French troops march down the Champs Elysee on July 14, 2018, during the Bastille Day parade in Paris. (Francois Mori/AP)

Tanks arrived in Washington this week, ahead of the July 4 parade that President Trump has dubbed a “Salute to America.” He’s boasted about putting on such an event since he attended the 2017 Bastille Day celebration in Paris, which he called “one of the greatest parades I’ve ever seen” — appreciating, in particular, its “military might.”

Though last year he failed to execute his plans to match, or explicitly “top,” France’s parade, he’s finally getting what he wants.
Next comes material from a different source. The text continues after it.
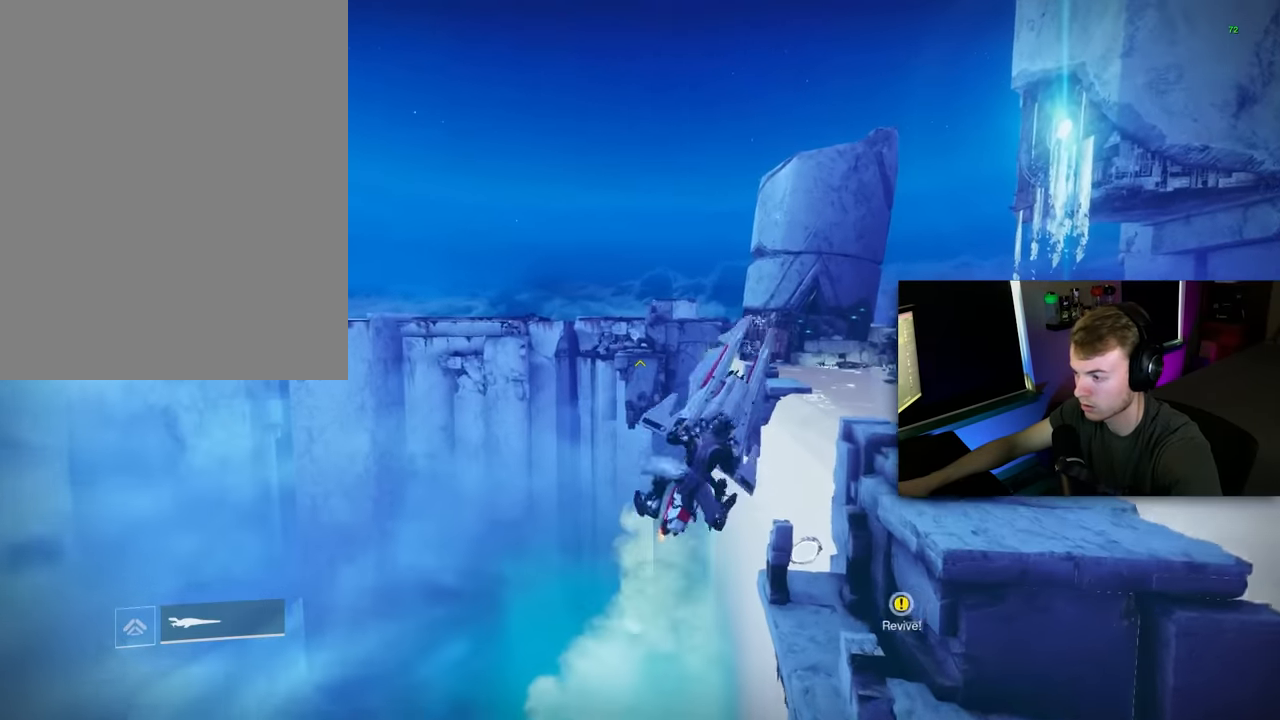
{"keys": [], "mouse": [], "events": [[20, "a", "down"], [20, "shift", "down"], [260, "a", "up"], [260, "s", "up"], [260, "shift", "up"]]}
But Trump’s comments about his aims for the event — “showing to the American people, among other things, the strongest and most advanced Military anywhere in the World,” as he put it on Twitter — reveal that he fundamentally missed the point of Bastille Day. Enchanted by the tanks and flyovers, he overlooked other aspects of the French celebration that make it quite different in tone and tenor from the displays of martial force put on by autocratic regimes like Russia and North Korea, whose garish displays he now risks echoing.
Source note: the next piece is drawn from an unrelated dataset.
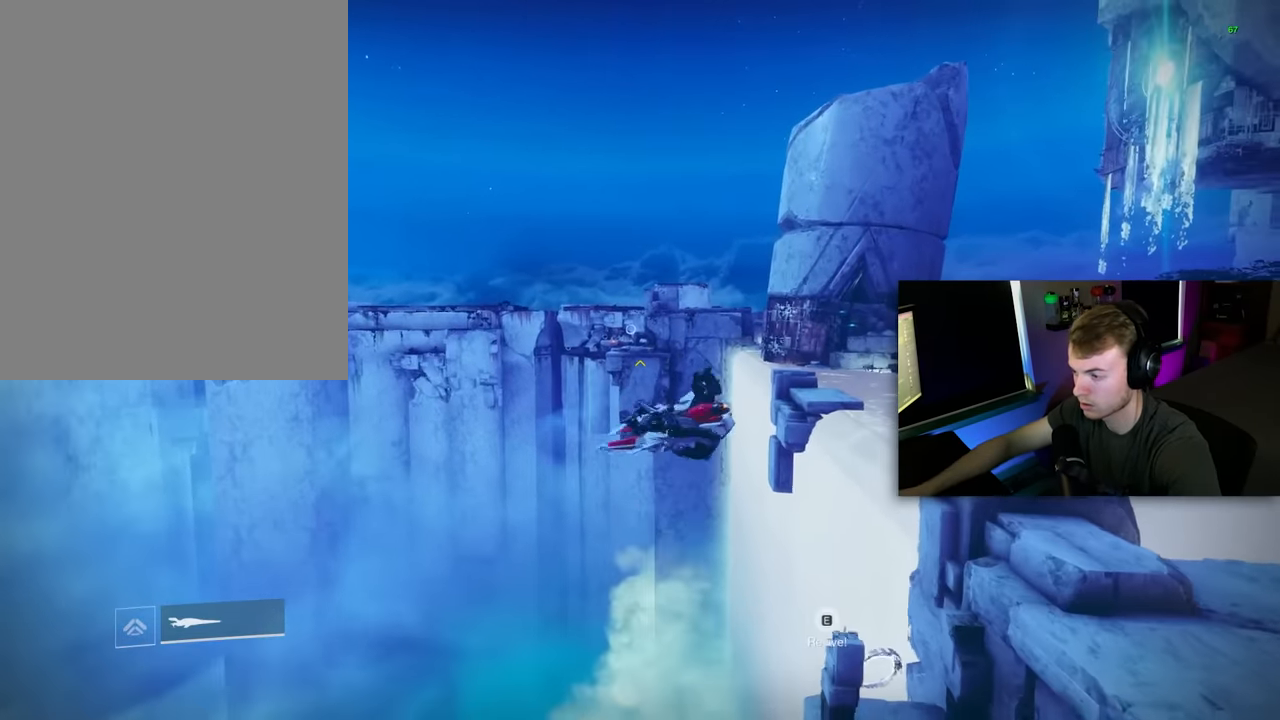
{"keys": [], "mouse": [], "events": []}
A bit of history reveals the complexity of France’s Bastille Day fete — and clarifies how the military fits into the picture of what’s essentially a celebration of French national identity. Bastille Day, of course, marks the 1789 fall of the notorious prison that for centuries symbolized royal authority, and which served as home to many of the king’s unlucky targets, often relatives whom the monarchy deemed inconvenient. The storming of the Bastille is widely considered to have ignited the French Revolution. As the historian Richard Evans explained in Vox last year, tracing the history of the Bastille Day parade, pro-Republican French organized annual commemorations in the years that followed the revolution. When Napoleon seized power in a 1799 coup, he repackaged the event as a military parade. Then, after his fall in 1814, the restored monarchy did away with the celebration altogether, pushing it underground, and it became a sort of act of Republican dissent.

What’s more, the contemporary parade celebrates not just the fall of the Bastille but the sweeping, anti-monarchist victory that followed a century later, in the crucial 1880 elections. The left-wing National Assembly that emerged from that vote declared July 14 a national holiday to honor citizens’ empowerment; a military side of the parade was revived to showcase France’s pledge to regain the territories it lost to Germany in 1871.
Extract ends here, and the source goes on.